Evaluations of the dose–response effect of PMA and its combination with Spike S1 on IL-8 release. A549 cells were treated with 0.1% EtOH as vehicle control (Ctrl-EtOH), with various doses of PMA (0.125, 0.25, 0.5, and 1 nM), Spike S1 (5 µg/mL), and a combination of Spike S1 and PMA or PMA and Spike S1. After 24 h of incubation for PMA and Spike S1 alone treatments or 30 h of incubation for combination treatments, the supernatants were collected and evaluated for IL-8 secretion by ELISA assay. Data are mean ± SE from three independent experiments done in triplicates, normalized per 1 × 106 cells, and represented as IL-8 release (fold change to control). Statistically significant differences were observed between Ctrl-EtOH and PMA (* = p < 0.05), and Spike S1 vs. PMA + Spike S1 (# = p < 0.01). ns denotes non-significant differences were observed between Ctrl-EtOH and Spike S1, PMA vs. Spike S1 + PMA or PMA + Spike S1, and Spike S1 vs. Spike S1 + PMA.

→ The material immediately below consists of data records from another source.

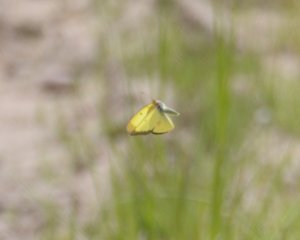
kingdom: Animalia
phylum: Arthropoda
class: Insecta
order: Lepidoptera
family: Pieridae
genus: Colias
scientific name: Colias philodice
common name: Clouded Sulphur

To determine if pre-stimulation with Spike S1 or PMA (1 nM) could elicit higher IL-8 secretion, we tested the effects of Spike S1 and PMA, as well as PMA and Spike S1 combinations. Our studies demonstrate that there were no significant differences in Spike S1 + PMA or PMA + Spike S1 combinations when compared with the PMA alone group (1 nM) (Figure 2). Moreover, no significant difference was noted between the Spike S1 + PMA combination and the Spike S1 alone group. However, significantly increased IL-8 release was noticed by the PMA + Spike S1 combination when compared with the Spike S1 alone group (Figure 2). These findings indicate that pretreatment of PMA but not Spike S1 elicits an increased IL-8 secretion, which is not surprising given that PMA alone (1nM) treatment exhibited a significantly higher response of IL-8 release (Figure 2). Overall, these studies indicate that PI3K signaling does not directly mediate Spike S1-induced IL-8 release in these cellular models despite the fact that nasopharyngeal carcinomas and the A549 cell line have been found to express high levels of ACE2 expression [40,41,42]. Besides, there are several limitations to these studies. First, only two cell lines (KBP and A549) were tested for Spike S1 protein response on IL-8 release. Second, future studies are required to further determine the role of other SARS-CoV-2 Spike proteins in the same context. Finally, other cellular models of tracheobronchial or bronchial epithelial origins such as Calu-3 and primary alveolar type II (ATII) cell lines should be explored to evaluate SARS-CoV-2 Spike protein responses, which have been shown to be permissive to SARS-CoV-2 infection [34,43]. Several studies have shown that the SARS-CoV-2 spike (S) glycoprotein binds with ACE2 with higher affinity and that the S1 subunit containing a receptor-binding domain (RBD) of one protomer in the spike protein trimer tightly interacts with ACE2 extracellular enzymatic domain [38,44,45,46,47]. To that end, high-affinity peptide sequences and neutralizing antibodies targeting SARS-CoV-2 spike-RBD have been developed with the overall goal of evaluating their efficacy as novel diagnostic or therapeutic modalities [48,49,50]. Thus, it is important to explore the critical signaling pathways involved in regulating the spike protein to gain further mechanistic insights to develop novel therapies for COVID-19 treatment.